IT'S safe to say that people living in rural communities face varying and differing challenges in comparison with those who live in more urban areas.

They have unfortunately attracted the attention of criminals that prey on the vulnerability of rural locations. Farms in particular are subject to all types of crimes including machinery, tool and livestock theft.

I have been working closely with Gwent Police to help address these issues and my Deputy was recently invited to speak at the National Rural Crime Seminar to highlight how the Force has successfully re-engaged with our rural communities and reduced farm related crime by 27 per cent.

During public meetings I attended in 2013, people from rural communities often raised their concerns that there was no specific point of contact within Gwent Police who could provide specialist help or advice on specific farm or rural related crime. Analysis also showed that valuable intelligence from farmers wasn’t being tapped into.

In 2013, Gwent Police appointed CSO Allan Mills as a dedicated Farm Watch Coordinator to re-engage with farmers and help protect our rural communities from crime. A fresh approach was applied and Allan set out to properly engage with farmers and rural victims on a daily basis and provide them with essential prevention advice and support. He began working more effectively with partners such as farming unions and aimed to increase membership of the online Farm Watch scheme on OWL (Online Watch Link) which I fund and support.

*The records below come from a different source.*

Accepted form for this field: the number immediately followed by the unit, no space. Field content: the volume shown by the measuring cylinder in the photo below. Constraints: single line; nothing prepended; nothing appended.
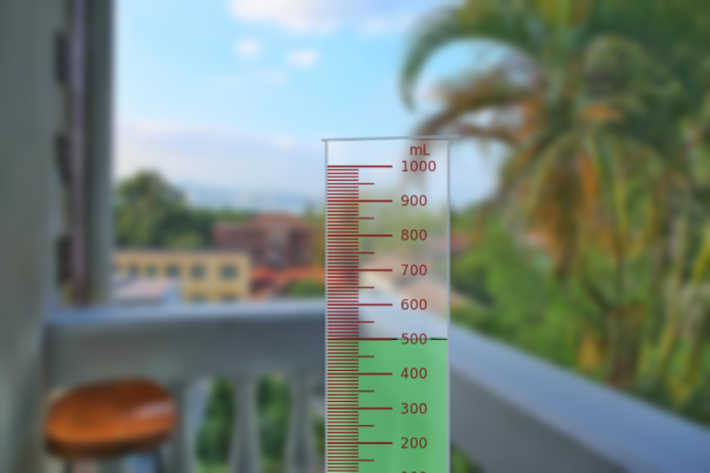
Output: 500mL
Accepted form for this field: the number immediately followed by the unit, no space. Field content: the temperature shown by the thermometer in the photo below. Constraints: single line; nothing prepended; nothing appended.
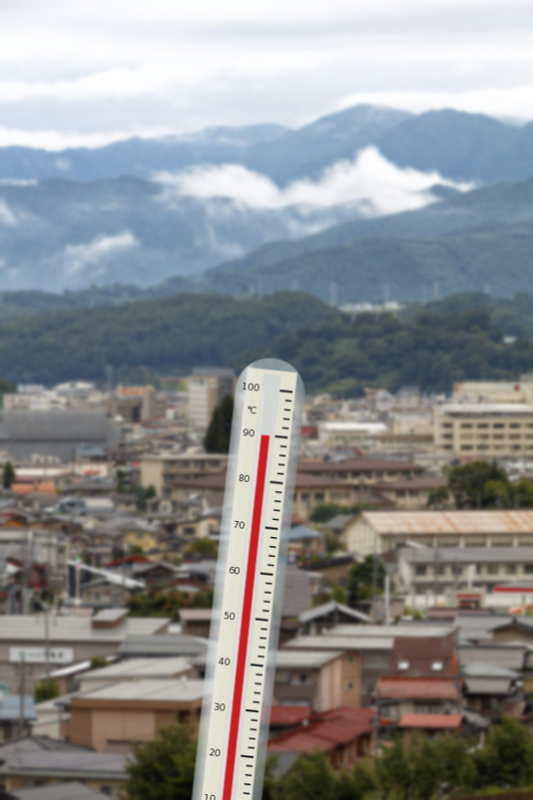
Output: 90°C
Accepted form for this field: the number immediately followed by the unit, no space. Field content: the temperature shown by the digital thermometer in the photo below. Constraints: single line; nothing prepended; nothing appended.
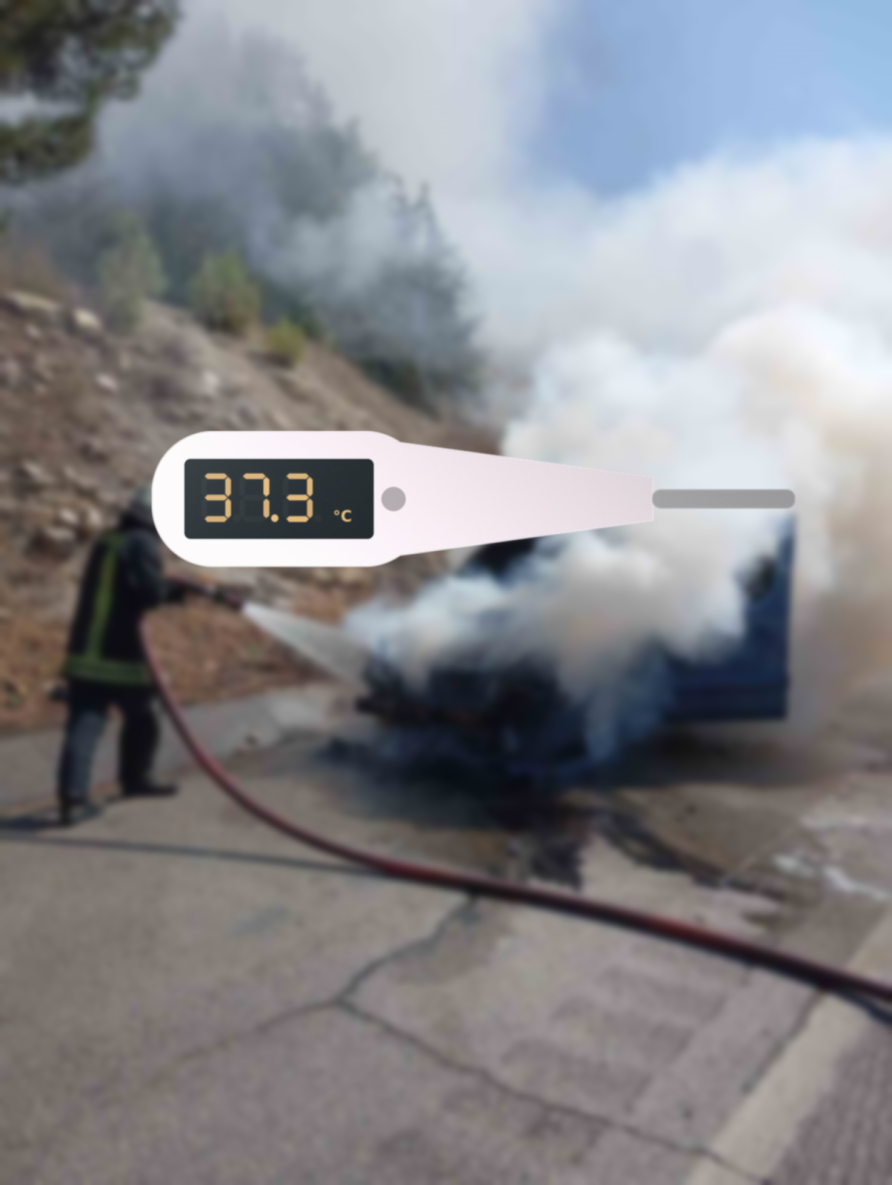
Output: 37.3°C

The results are impressive and speak for themselves. Online Farm Watch membership increased from 300 to nearly 1,000 members in just one year and intelligence gained from the public via Farm Watch has helped Gwent Police to catch a series of criminals involved in firearms crimes, crimes against animals to the theft of farm machinery, fuel and metal.

In 2014, Gwent hosted the NATO Summit and Allan Mills was integral to the planning as a rural tactical advisor. He liaised with the local council, security organisations and heritage groups to prevent miles of security fencing disturbing protected historical sites. His intelligence also helped in the case against a farmer sentenced to four years for slavery last year.

More recently, I have provided funding and support to help establish the National Rural Crime Network, a new online network which aims to act as a collaborative think tank to tackle rural crime in England and Wales. Gwent Police has already been held up as a model of best practice by the network.

The Farm Watch scheme has been recognised nationally, winning awards such as NFU Mutual Rural Crime Fighters award 2014. Recent surveys have shown an increased satisfaction with the police and the scheme.

In a nutshell, Farm Watch provides us with another valuable weapon in our arsenal to tackle rural crime and it’s a perfect example of how engaging with and communicating directly with our communities can help bring criminals to justice.